First, we would convert NC State over so that it is 100% solar powered. We would put solar panels on top of every building and parking deck. We would build solar farms on vacant land available across campus. We can easily power NC State with the sun. And it would probably be cheaper given how far down the price of solar panels has come.

We can convert over from smelly diesel buses to electric buses. It would put a stake in the ground; It would say that here is an electric future that we have made possible at NC State. We could also make those buses run a lot more smoothly with bus priority systems so that people are incented to use them.

We can build a system to extract carbon dioxide from the atmosphere. So when people commute onto campus, that carbon dioxide that they emitted could be extracted back out of the atmosphere. Similarly, we could create synthetic fuels on campus. We are one of the finest engineering schools in the United States and the world. We certainly have the ability to pull this off.

We could do a dozen more things like this at this university very easily to make us perfectly green, to make us a showcase.

To do this we need to get everyone involved. We need the student body and student government involved, the faculty and staff involved. There are 7,000 staff people at this university alone. It’s a huge group of people. We need to get the administration on board. And Alumni, all 280,000 alumni from NC State scattered all over the world.

All of us together could get this going, and then it would be a source of pride for us. I think everyone who is conscious of climate change today feels some amount of guilt, or distress, or anxiety, or despair about the idea that the planet is being destroyed. If we could all get on board, I think we would all feel better knowing that at least in this one place we have solved the climate change problem.

The important thing then is to shout about that we are doing here at NC State. Get the NCSU marketing department on it. It’s 100% a marketing problem to let the world know. We are doing all of this stuff and then we are broadcasting out all the things we are accomplishing and our desire to make a perfectly green campus. Therefore:

  • We for example could change the logo, maybe for a period of time it is green, not red.
  • We can put messages on football and basketball jerseys about that we are doing.
  • We would use press releases, speeches, conferences and so on to get the word out.
  • We would make as much noise as we possibly can about everything that is happening here and the steps we are taking to make this campus perfectly green.

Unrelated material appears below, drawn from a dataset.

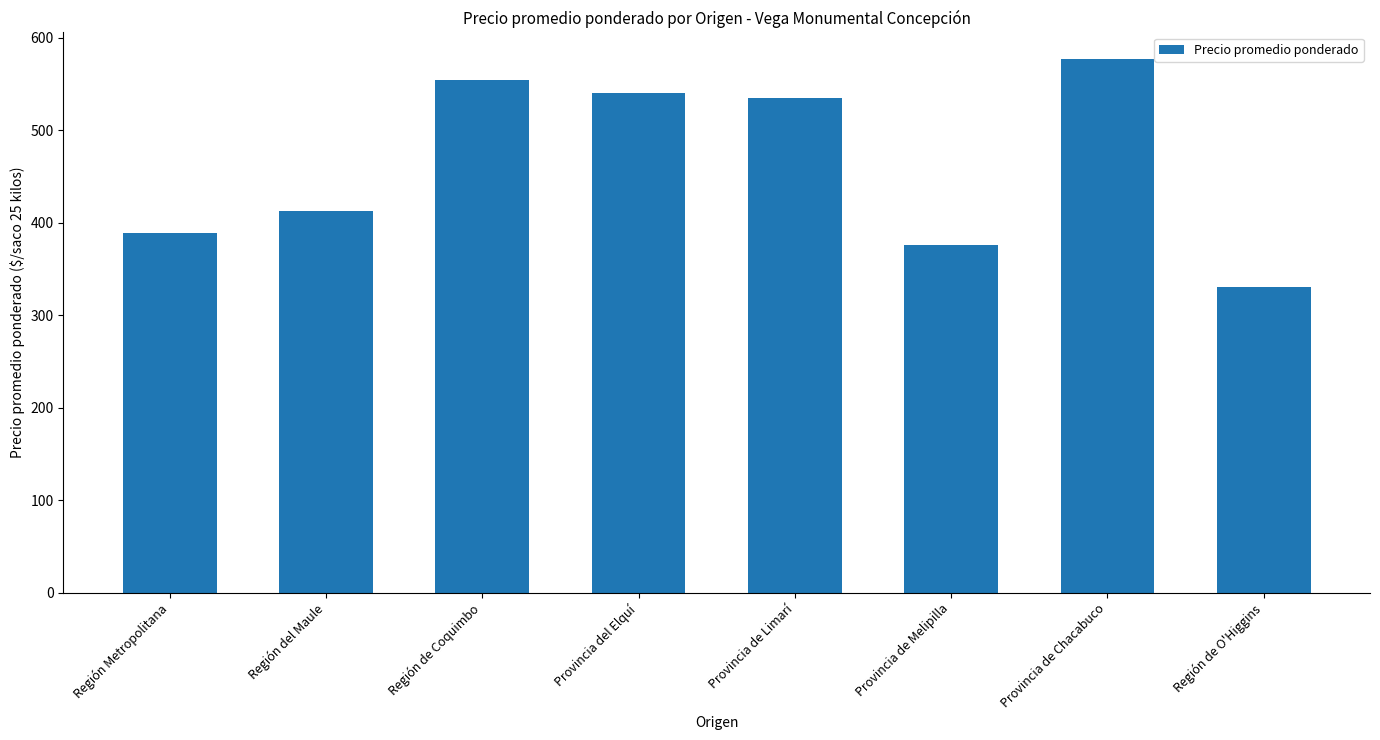

List the labels in order of value, smallest first.

Región de O'Higgins, Provincia de Melipilla, Región Metropolitana, Región del Maule, Provincia de Limarí, Provincia del Elquí, Región de Coquimbo, Provincia de Chacabuco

This means that we would solve the paradox locally because we have the power to make that local change happen. Once that change starts here, then we can broaden it out to other universities and help them too. We could help Raleigh become a perfectly green city. We could help the Research Triangle region become perfectly green as well.  We act as a seed and we spread things out from the core here at NC State.

We make NC State the shining star for the whole world to see. We make sure everyone knows about it. And in the process, not only do we have change happening on campus, but we also have the pride of making that change happen, and we can the effects spread from their starting point here at NC State.